One needs, however, to beware of Stigler’s law:

Stigler’s Law of Eponymy—“No scientific discovery is named after its original discoverer”. The law itself may be construed to contradict Stigler’s eponym. The Gaussian distribution was probably originated by de Moivre. It may also be noted that Laplace used ‘Fourier transforms’ before Fourier’s publication, and that Lagrange used ‘Laplace transforms’ before Laplace began his career. See p278. As Stigler quotes one historian’s view (from an unknown source) ‘Every scientific discovery is named after the last individual too ungenerous to give due credit to his predecessors’.
Stigler S. (1999): Statistics on the Table: the History of Statistical Concepts and Methods; Cambridge: Harvard University Press. ISBN 0-674-83601-4.

Thank you, Scott, I enjoyed reading this! I found your book (An Analog Electronics Companion: Basic Circuit Design for Engineers and Scientists is a link to the US Amazon site) and it looks very interesting, a physicist’s take on analog electronic design—not unlike Heaviside, really. I look forward to reading your book, as I used to be an analog/digital circuit design engineer at one point in my career. Your book looks like a refreshing read on the subject that I would particularly like.

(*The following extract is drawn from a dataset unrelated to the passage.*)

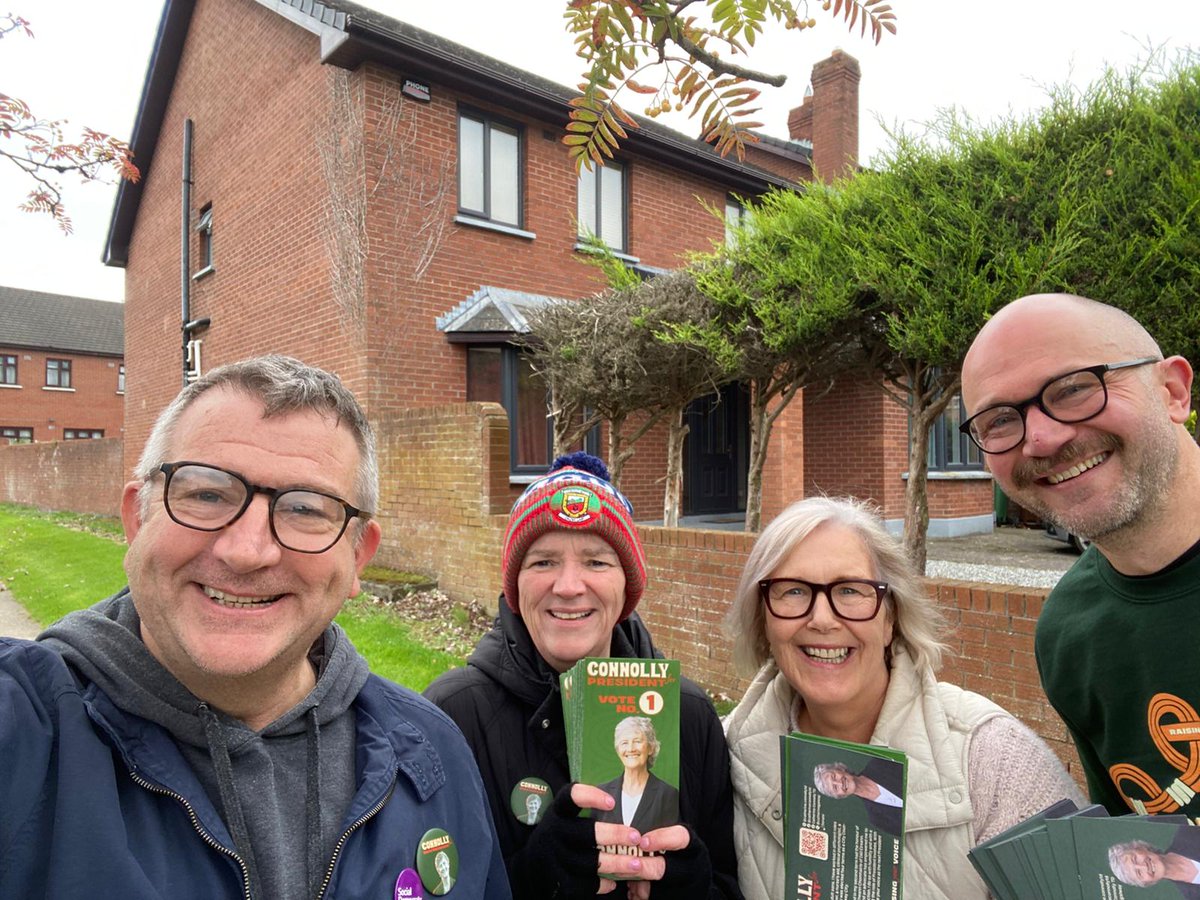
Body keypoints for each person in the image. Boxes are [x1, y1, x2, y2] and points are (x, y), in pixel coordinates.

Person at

Many moons ago, I had this quotation neatly penned and displayed in my study area. I must have found it in a book or magazine (yeah, those days ;-). Right now, Google only finds it in 3 pages from a couple of sources, apparently in audio electronics circles.

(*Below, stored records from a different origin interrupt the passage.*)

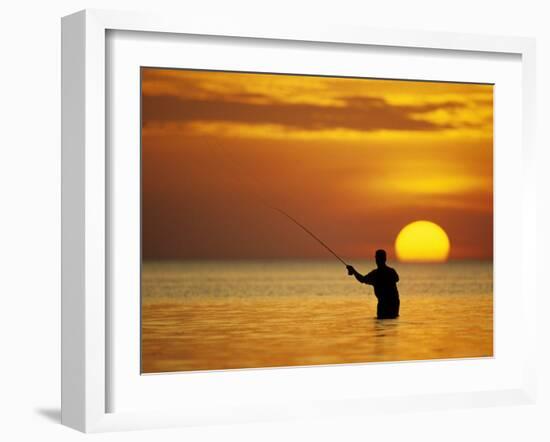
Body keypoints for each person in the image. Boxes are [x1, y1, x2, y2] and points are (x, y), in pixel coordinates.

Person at [346, 249, 400, 319]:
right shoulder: (391, 271)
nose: (377, 260)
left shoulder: (375, 274)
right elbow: (397, 279)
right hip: (394, 303)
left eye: (377, 258)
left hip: (385, 304)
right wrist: (353, 271)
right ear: (385, 259)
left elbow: (362, 280)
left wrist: (353, 271)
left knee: (382, 324)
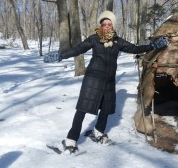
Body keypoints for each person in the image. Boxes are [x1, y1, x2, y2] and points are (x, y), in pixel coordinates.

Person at [43, 10, 168, 154]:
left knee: (106, 109)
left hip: (108, 81)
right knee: (83, 109)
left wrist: (152, 46)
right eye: (104, 24)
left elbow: (134, 48)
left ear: (113, 26)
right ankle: (71, 139)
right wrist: (61, 56)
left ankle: (98, 132)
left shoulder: (117, 41)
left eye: (109, 24)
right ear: (101, 26)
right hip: (93, 79)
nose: (107, 26)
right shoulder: (94, 39)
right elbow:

It may be spurious, but it’s at least “bene trovato” … Any confirmation/source gratefully received.

I haven’t heard this quote, but Heaviside was prolific in writing letters as well as articles, so I’m not surprised that he might have written it and not surprised that I haven’t come across it. Sounds just like him, though. If I come across the source of the quote I’ll drop you an email. Thanks for sharing it. — Ron

This was one of my early essays. In later essays I started creating the equations in LaTeX or Word Equation Editor and inserting them as images, which is infinitely better, particularly considering what the Georgia font does to numbers, etc. When I get a chance I’ll redo these. Thanks for the suggestion–I had totally forgotten that this essay had equations rendered in text. Meanwhile, if you click on the link at the bottom of the essay for the printer-friendly PDF version, you will see that the equations are rendered much better in the Times New Roman font of that file.

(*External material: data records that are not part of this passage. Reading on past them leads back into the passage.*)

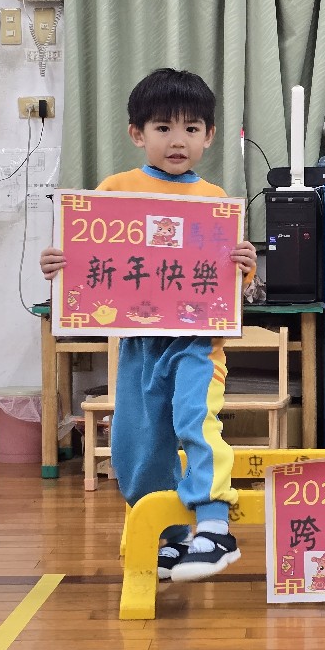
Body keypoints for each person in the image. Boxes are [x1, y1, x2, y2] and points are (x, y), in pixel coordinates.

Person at [40, 68, 257, 582]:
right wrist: (58, 265)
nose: (177, 140)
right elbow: (88, 253)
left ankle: (215, 527)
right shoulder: (116, 191)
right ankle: (170, 535)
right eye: (163, 128)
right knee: (136, 442)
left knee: (195, 421)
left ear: (209, 136)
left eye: (191, 128)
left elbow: (232, 283)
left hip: (198, 343)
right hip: (139, 345)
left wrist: (245, 268)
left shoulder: (215, 200)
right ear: (137, 134)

ps. also what the heck is with that anti-spam thing - do you really expect people to read that they have to add 80?…

The Wordpress Askimet plug-in has caught over 7,000 spam comments submitted to this blog over the last year or so. It was only a matter of time before spam got through their filter. So I started using a Wordpress anti-spam plug-in that required just the simple sum to be calculated, but it only slowed the spam mostly because, I guess, spambots worked around it. By modifying the plug-in code to require adding another value (chosen as 80) written in the text above the box, I’ve really reduced the spam that gets through to the Askimet filter. It’s also true that if an incorrect sum is submitted, a message appears reminding the commenter to add the 80. — Ron

Thank you for your comment, Ed—it makes a nice addendum to the essay! I had seen Mikusinski’s name when I was looking for references on Heaviside, but I didn’t pursue it. It’s also a fact that abstract algebra is not a strong suit of mine. I see that Mikusinski’s “Operational Calculus” is held by a local university library, and now I’m intrigued enough to retrieve the book and have a go at it. We’ll see.